April is Financial Literacy Month and Fred Slater, CPA, and Ellen Minkow, CPA, of MS 1040 LLC in New York City are offering some special tax advice.

“It is important to have a year-round budget, and keep finances in check,” said Slater. “An important part of this is year-round tax planning.  This can help you prepare for life changes while staying on track to achieve financial goals.”

“For many people, this is planning for college,” Minkow added. “It is important to know if scholarships and grants are subject to federal income tax. If you are a candidate for a degree at an educational institution and receive a qualified scholarship or fellowship that you use for tuition, fees, and required expenses (e.g., books, supplies, and equipment), you need not include the scholarship amount in your taxable income. If, however, your scholarship includes money for room, board, and other incidentals, those dollars are taxable. If you are not a candidate for a degree, your entire scholarship is taxable.”

“For parents there are two education tax credits—the Hope Credit and the Lifetime Learning Credit,” Minkow added. “To claim either credit in a given year, you must list your child as a dependent on your tax return.”
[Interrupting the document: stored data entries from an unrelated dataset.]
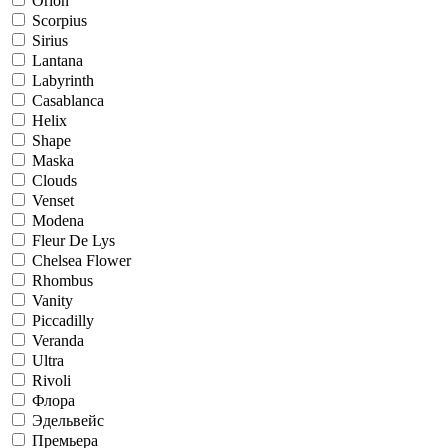
Orion
Scorpius
Sirius
Lantana
Labyrinth
Casablanca
Helix
Shape
Maska
Clouds
Venset
Modena
Fleur De Lys
Chelsea Flower
Rhombus
Vanity
Piccadilly
Veranda
Ultra
Rivoli
Флора
Эдельвейс
Премьера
“For overall planning, it is important that you properly estimate your tax and make payments accordingly,” Slater noted. “If an insufficient amount of taxes is withheld, you may end up owing a substantial sum, including penalties and interest, when you file your tax return. Choosing the correct correct withholding amount for your salary or wages is not just a matter of completing Form W-4 worksheets. Two factors that determine the amount of income tax your employer withholds from your regular pay: the amount you earn, and the information regarding filing status and withholding allowances that you provide your employer on Form W-4.”